### 抽出テキスト
++++++
説明

大深度高水圧下におけるトンネルの施工方法

【課題】完全な「排水」を行わず、「導水」することによって、地下水を保全しつつ、本トンネルを通常の低水圧下での掘削機を使用して施工する方法を提供する。
【解決手段】大深度において高水圧下で本トンネルに平行し、かつ先行して、先進導坑を掘進する。この先進導坑からボーリングを行って導水路を設ける。この導水路は、本トンネルの上部を覆う状態で、横断面視的に傘型に形成する。この導水路から本トンネルの上部に位置する地下水を排水して、前記の傘型導水路の下に低水圧ブロック4を形成する。この低水圧ブロックを貫通する状態で従来のトンネル工法によって本トンネルを掘削する。

【発明の詳細な説明】
【技術分野】
【0001】
本発明は、大深度高水圧下におけるトンネルの施工方法に関するものである。
【背景技術】
【0002】
地下数百メートル以深の大深度における高水圧トンネルの施工においては、高水圧の湧水、多量の湧水の発生が予想される。
湧水によるトンネル工事の損害を防ぐために、従来はトンネルの切羽や週面の安定を図る水抜きボーリングが行うか、あるいは地下水を排除するために薬液注入を行う工法が採用されている。
【特許文献1】特開2006−37496号公報。
【発明の開示】
【発明が解決しようとする課題】
【0003】
前記した従来の大深度高水圧下におけるトンネルの施工方法にあっては、次のような問題点がある。
<イ> トンネル掘削において、地下水圧によって切羽が不安定になり、土砂が流出するなど、工事に損害が発生することが懸念される場合がある。その場合には、原因となる地下水を排除したり、その発生量の抑制を図る必要がある。
++++++
### データ内容
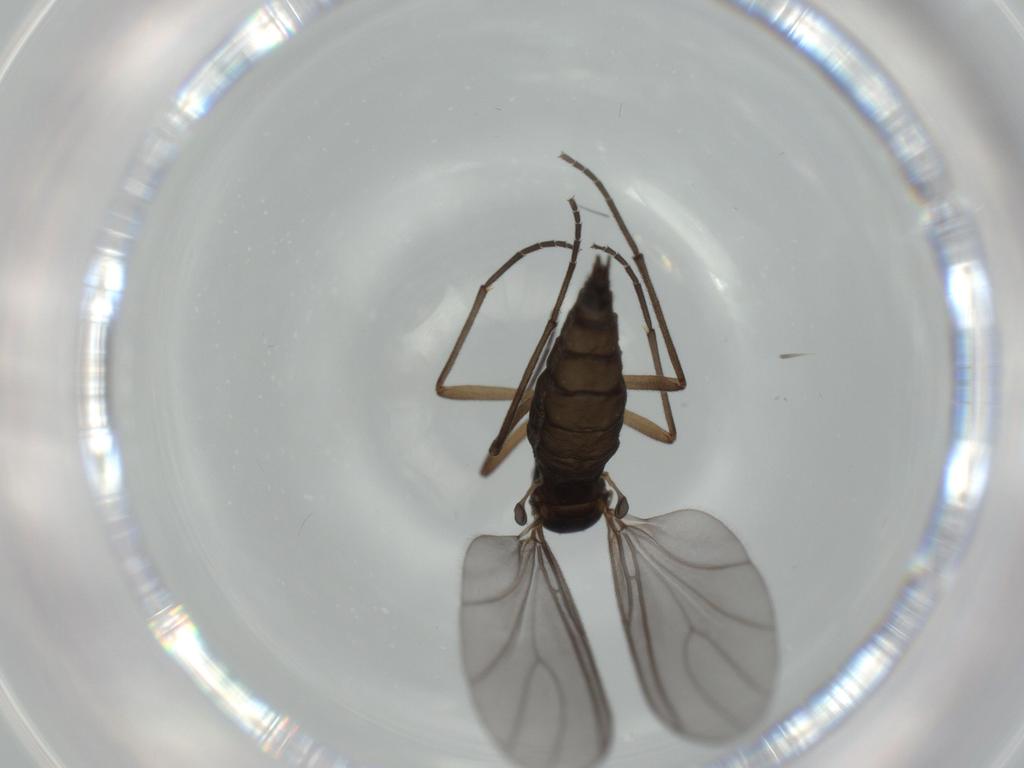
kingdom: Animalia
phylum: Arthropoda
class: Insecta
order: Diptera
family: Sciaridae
++++++
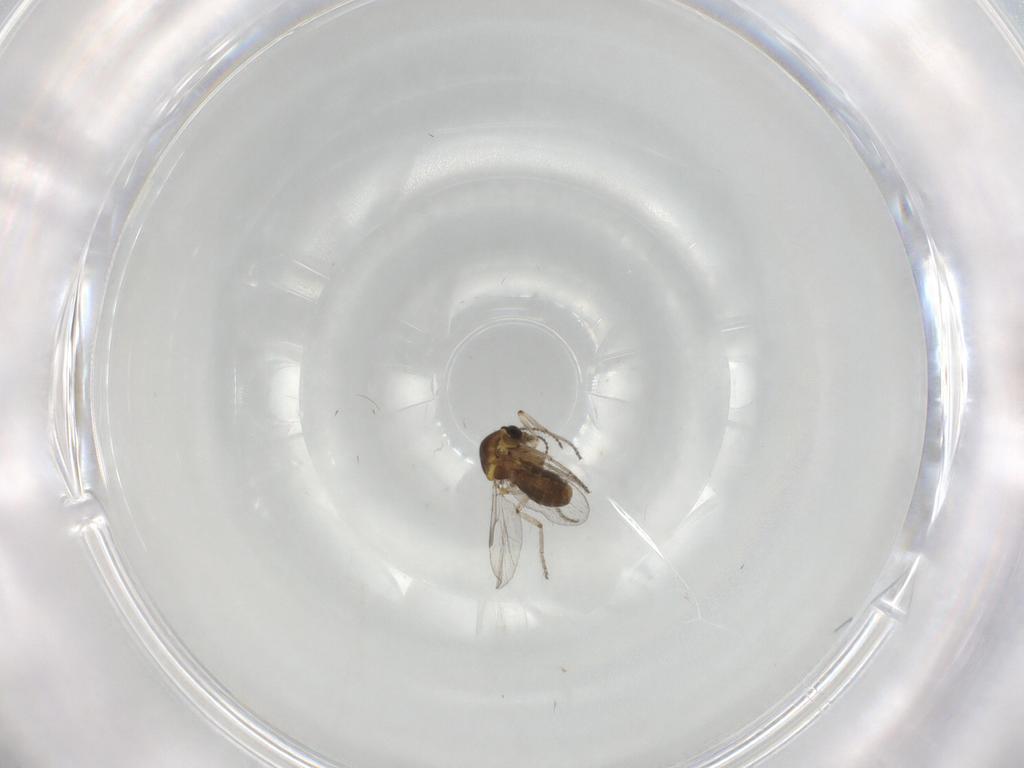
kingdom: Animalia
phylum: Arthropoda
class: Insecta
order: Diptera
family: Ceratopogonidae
++++++
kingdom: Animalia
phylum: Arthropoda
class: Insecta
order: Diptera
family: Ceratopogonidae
++++++
### 練習問題
(1) 抽出テキストによると、先進導坑からのボーリングで設ける導水路は、横断面視でどのような形に形成されますか？
(2) 抽出テキストのうち、「湧水によるトンネル工事の損害」を含む語句で始まり「生量の抑制を図る必要がある。」で終わる部分を、そのまま書き写してください。

### 解答例
(1) 本トンネルの上部を覆う傘型に形成されます。

(2)
湧水によるトンネル工事の損害を防ぐために、従来はトンネルの切羽や週面の安定を図る水抜きボーリングが行うか、あるいは地下水を排除するために薬液注入を行う工法が採用されている。
【特許文献1】特開2006−37496号公報。
【発明の開示】
【発明が解決しようとする課題】
【0003】
前記した従来の大深度高水圧下におけるトンネルの施工方法にあっては、次のような問題点がある。
<イ> トンネル掘削において、地下水圧によって切羽が不安定になり、土砂が流出するなど、工事に損害が発生することが懸念される場合がある。その場合には、原因となる地下水を排除したり、その発生量の抑制を図る必要がある。